Generic Biologic Drugs Appear Equivalent to Brand Name Counterpart

A recent analysis from Johns Hopkins University Bloomberg School of Public Health researchers found that generic forms of the biologic drug infliximab (remicade) appear to be just as safe and effective as the brand name version. The researchers analyzed 19 studies conducted through April 2016 and determined that, although the sample size was small, biosimilar drugs had safety and effectiveness profiles that were very similar to their branded counterparts. “Preliminary evidence supports the biosimilarity and interchangeability of biosimilar and reference TNF-α inhibitors,” they concluded in their study.

Infliximab is a biologic drug indicated to treat rheumatoid arthritis, inflammatory bowel disease, and psoriasis. It is in a class of drugs known as tumor necrosis factor-alpha (TNF-α) inhibitors, which suppress the body’s inflammatory response. Infliximab is one of several TNF-α inhibitor biologics that have received approval in recent years for autoimmune diseases—a lineup that includes adalimumab (Humira) and etanercept (Enbrel).

The Biologics Price Competition and Innovation Act (BPCIA) was passed in 2009, enabling biosimilars to compete with branded biologics. This law was considered to have potential to enhance patient access to advanced therapies through lower drug costs resulting from greater competition among drug manufacturers. In many ways, it was, and still is, viewed as the Hatch-Waxman Act for biologics.

Despite the BPCIA, the FDA has approved just 2 biosimilars: Zarxio, a biosimilar of filgrastim (Neupogen), and Inflectra, a biosimilar of infliximab (Remicade). Because biologic drugs are large, complex molecules manufactured from living organisms, such as bacteria and yeast, opponents of generic biologics argue that it is impossible to replicate copies that are completely identical. This, they say, could mean that certain patients could have variances in clinical response or even adverse reactions to the subtle differences of biosimilars.

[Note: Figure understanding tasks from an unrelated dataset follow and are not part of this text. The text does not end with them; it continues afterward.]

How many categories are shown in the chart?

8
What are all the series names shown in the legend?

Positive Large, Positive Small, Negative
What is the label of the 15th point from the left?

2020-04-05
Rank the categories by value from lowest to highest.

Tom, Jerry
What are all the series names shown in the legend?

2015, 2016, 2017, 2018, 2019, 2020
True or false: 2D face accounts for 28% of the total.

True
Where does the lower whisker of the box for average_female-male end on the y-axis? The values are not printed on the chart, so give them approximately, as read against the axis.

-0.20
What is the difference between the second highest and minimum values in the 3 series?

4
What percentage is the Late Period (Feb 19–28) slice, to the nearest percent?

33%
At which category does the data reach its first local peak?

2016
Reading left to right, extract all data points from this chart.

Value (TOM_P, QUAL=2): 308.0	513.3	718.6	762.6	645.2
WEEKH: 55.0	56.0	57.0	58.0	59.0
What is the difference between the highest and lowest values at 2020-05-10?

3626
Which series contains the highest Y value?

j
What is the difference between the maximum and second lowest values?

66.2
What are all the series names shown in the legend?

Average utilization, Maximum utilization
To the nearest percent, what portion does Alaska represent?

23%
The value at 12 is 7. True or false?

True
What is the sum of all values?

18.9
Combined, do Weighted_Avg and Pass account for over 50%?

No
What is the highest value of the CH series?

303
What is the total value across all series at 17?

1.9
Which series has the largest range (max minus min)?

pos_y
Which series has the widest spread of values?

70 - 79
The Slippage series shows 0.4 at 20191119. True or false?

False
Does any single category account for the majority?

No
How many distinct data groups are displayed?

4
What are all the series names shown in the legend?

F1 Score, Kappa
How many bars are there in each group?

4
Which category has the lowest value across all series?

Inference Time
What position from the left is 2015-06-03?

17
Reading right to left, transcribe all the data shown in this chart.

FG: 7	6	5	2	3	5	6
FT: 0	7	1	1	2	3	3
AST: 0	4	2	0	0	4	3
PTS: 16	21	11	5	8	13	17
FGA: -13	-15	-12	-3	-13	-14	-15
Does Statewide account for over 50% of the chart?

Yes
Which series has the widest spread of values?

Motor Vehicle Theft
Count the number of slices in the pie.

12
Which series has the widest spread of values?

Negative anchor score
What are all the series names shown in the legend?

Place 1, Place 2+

“The billion-dollar question has been whether these ‘generic biologics’ are the same as the brand name versions,” says study leader G. Caleb Alexander, MD, an associate professor in the Department of Epidemiology at the Bloomberg School and co-director of the Johns Hopkins Center for Drug Safety and Effectiveness, in a press release. “The same debate occurred with the advent of less complicated generic drugs, and now it’s being hashed out all over again with much more at stake—more room for error and more potential for cost savings to the health system. But based on the available evidence, we conclude that the products we studied appear comparable, and they will definitely be cheaper.”

Biologics are used to treat cancer, HIV/AIDS, Alzheimer’s disease, and other life-threatening diseases. Developing lower-cost versions of these crucial drugs has the potential to assist a wide swath of the US population who might otherwise be unable to afford their medications. In fact, a recent analysis from the IMS Institute for Healthcare Informatics found that biosimilars have the potential to save the global health system $110 billion by 2020.

To receive FDA approval, manufacturers must show that the biosimilar is “highly similar” to the reference product, omitting minor differences in clinically inactive components. They must also demonstrate that, compared with the reference biologic, there are no clinically meaningful differences in terms of safety, purity, and potency.

In addition to approval, a biosimilar may receive an added interchangeability designation from the FDA, allowing it to be substituted for the reference biologic at the point of dispensing without the prescriber’s involvement. Because of this, biosimilars with this designation are ideal candidates for pharmacist substitution akin to generics, the authors explained.

When approaching such interchangeable biosimilar substitution, pharmacists should consider the following questions, which the researchers based on the current process for generic substitution:

• Does state law give pharmacists the authority to autonomously substitute interchangeable biosimilars or will the prescriber need to be contacted?
• What criteria define which products may be substituted?
• Is the biosimilar considered interchangeable with the prescribed product for all indications? If not, what indications can be substituted?
• Does the state require prescriber and/or patient notification or counseling?
• Does the state require recordkeeping of drugs dispensed and any related notifications of dispensing or substitutions?
• Is the patient being switched from one product to another? If so, are there any differences in packaging, excipients, devices, or other issues that require counseling?
• What is the scope of state legislation on substitution of interchangeable biosimilars by pharmacy practice setting?

“Our study should reassure clinicians and patients and, importantly, the folks who pay the bills—insurance companies and government programs, like Medicare—that biosimilar TNF-α inhibitors appear comparable to their branded counterparts based on the evidence we have thus far,” noted Dr. Alexander in the press release. “Hopefully, this will encourage the brisk adoption of these products. There is no question that greater competition in this market will benefit patients, prescribers, and society in the long run.”